Chavez in Moscow: tying closer links to Russia
Actually, it was the first thing Hugo Chavez did on his arrival to Moscow. Although the centre is dedicated to the 19th-century freedom fighter Simon Bolivar, it was the U.S. political scientist Francis Fukuyama who got most the attention.
Moscow Mayor Yury Luzhkov was particularly eloquent in his speech at the opening ceremony:
“Just recently Mr Fukuyama visited Moscow and said that history has ended. He said that all countries should follow the United States as the model for political, social and cultural life. This will never happen”.
The mayor of Moscow was so taken by the concept of a multi-polar world that his gestures started to resemble those of Chavez himself. The Venezuelan president didn’t disappoint in terms of flamboyance, either.
“This is not the end of history. This is the beginning. With the revival of Russia, with the revival of Latin America, with changes in Africa and Asia, the world is starting to change. The world is waking up from years of U.S. imperialism,” said Hugo Chavez in his traditionally emotional manner.
Over the past two years, Venezuela has spent more that $US 3BLN on arms in Russia, buying new Kalashnikov rifles, fighter jets and military helicopters. Russian media report this time Chavez may be shopping for diesel submarines to protect Venezuela’s oil rigs against possible U.S. aggression.
When addressing Russian President Vladimir Putin, Hugo Chavez called him “a brother.” He persistently alluded to the ideological closeness between the two countries.
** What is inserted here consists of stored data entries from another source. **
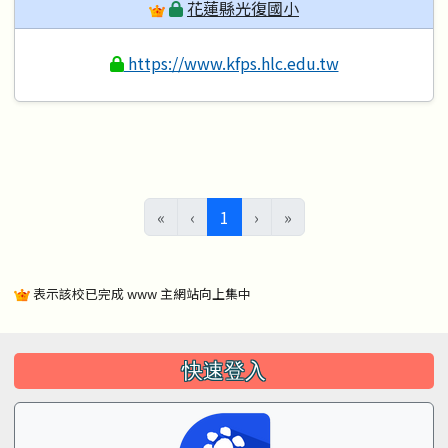
花蓮縣光復國小
https://www.kfps.hlc.edu.tw
(目前頁次)
«
‹
1
›
»
表示該校已完成 www 主網站向上集中
左邊區域內容
快速登入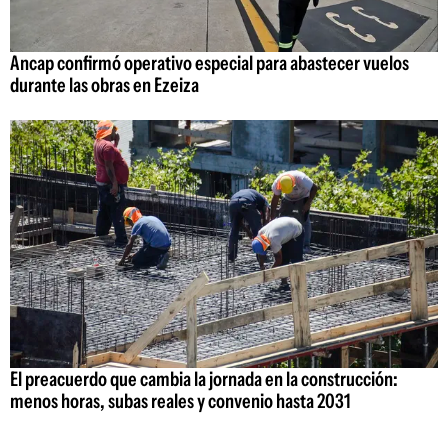
Ancap confirmó operativo especial para abastecer vuelos
durante las obras en Ezeiza
El preacuerdo que cambia la jornada en la construcción:
menos horas, subas reales y convenio hasta 2031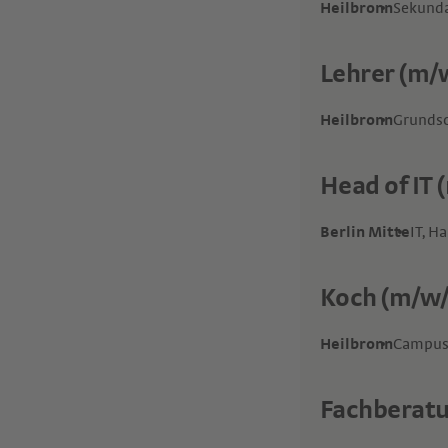
Heilbronn
Sekunda
Lehrer (m/w
Heilbronn
Grunds
Head of IT 
Berlin Mitte
IT, H
Koch (m/w/
Heilbronn
Campus
Fachberat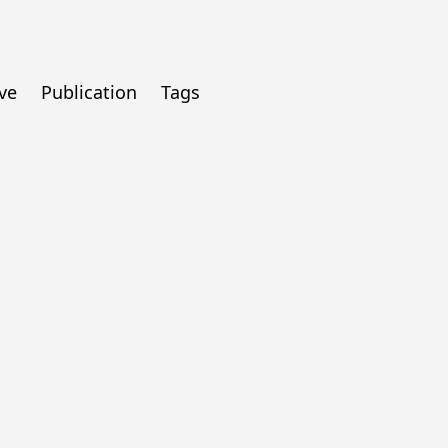
ve
Publication
Tags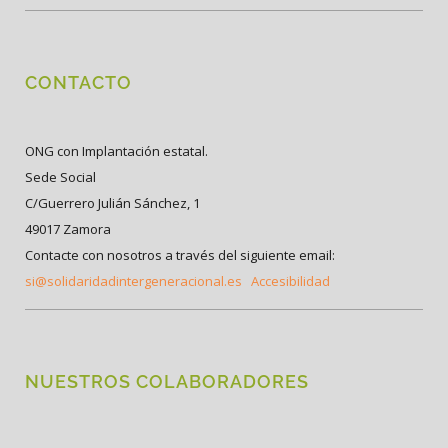
CONTACTO
ONG con Implantación estatal.
Sede Social
C/Guerrero Julián Sánchez, 1
49017 Zamora
Contacte con nosotros a través del siguiente email:
si@solidaridadintergeneracional.es
Accesibilidad
NUESTROS COLABORADORES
“Since 2001 when we first met a lot of changes have taken place in the world. And these changes are good for our geopolitical ideas, for our common interests,” he remarked.
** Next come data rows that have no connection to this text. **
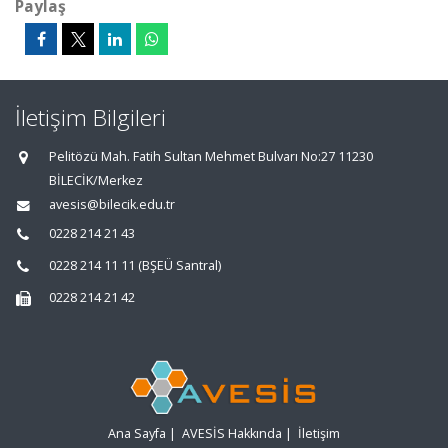
Paylaş
İletişim Bilgileri
Pelitözü Mah. Fatih Sultan Mehmet Bulvarı No:27 11230
BİLECİK/Merkez
avesis@bilecik.edu.tr
0228 214 21 43
0228 214 11 11 (BŞEÜ Santral)
0228 214 21 42
Ana Sayfa
|
AVESİS Hakkında
|
İletişim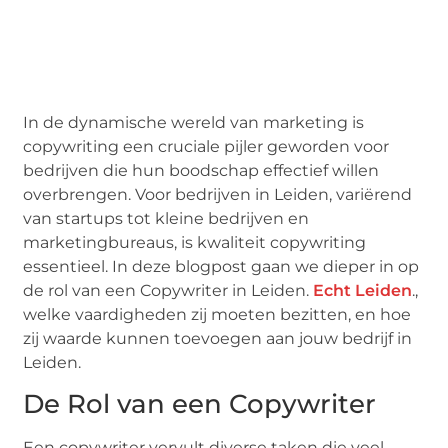
In de dynamische wereld van marketing is
copywriting een cruciale pijler geworden voor
bedrijven die hun boodschap effectief willen
overbrengen. Voor bedrijven in Leiden, variërend
van startups tot kleine bedrijven en
marketingbureaus, is kwaliteit copywriting
essentieel. In deze blogpost gaan we dieper in op
de rol van een Copywriter in Leiden.
Echt Leiden
.,
welke vaardigheden zij moeten bezitten, en hoe
zij waarde kunnen toevoegen aan jouw bedrijf in
Leiden.
De Rol van een Copywriter
Een copywriter vervult diverse taken die veel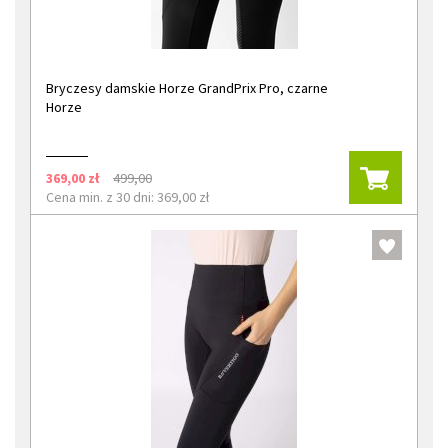
Bryczesy damskie Horze GrandPrix Pro, czarne
Horze
369,00 zł
499,00
Cena min. z 30 dni: 369,00 zł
Vladimir Putin, though, tried to steer clear of geopolitics, at least on public:
“We are to discuss our economic and military co-operation. I’m glad to see you here, welcome,” Vladimir Putin replied reservedly.
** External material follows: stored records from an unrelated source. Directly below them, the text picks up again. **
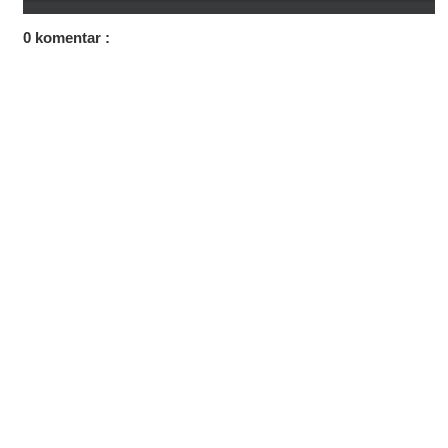
0 komentar :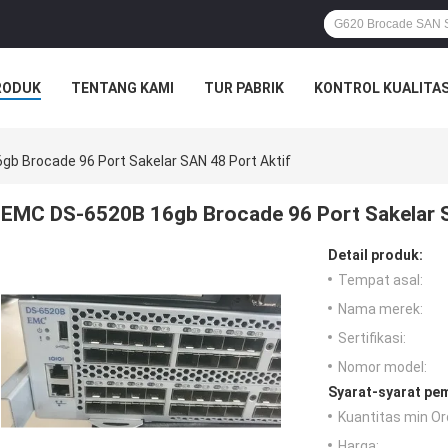
RODUK
TENTANG KAMI
TUR PABRIK
KONTROL KUALITA
b Brocade 96 Port Sakelar SAN 48 Port Aktif
EMC DS-6520B 16gb Brocade 96 Port Sakelar S
Detail produk:
Tempat asal:
Nama merek:
Sertifikasi:
Nomor model:
Syarat-syarat pe
Kuantitas min Or
Harga:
The meeting comes just days before Putin’s visit to the United States, which considers Chavez the main threat to stability in Latin America. So Western analysts reasonably suggested the visit could cast a shadow over Putin’s upcoming talks with U.S. President George Bush.
In Russia, however, some are not so pessimistic about the prospects of Russia-U.S. dialogue.
“Our policy is neutral. Putin is meeting with both Hugo Chavez and George W. Bush. He maintains dialog with Kim Jong-il and with the European Union. We are open for any talks,” believes Russia’s politician Vladimir Zhirinovsky,
In their political dance, Russia and Venezuela have so far avoided stepping on each other’s toes. But no matter how good their routine is, some onlookers are still against the choice of partner.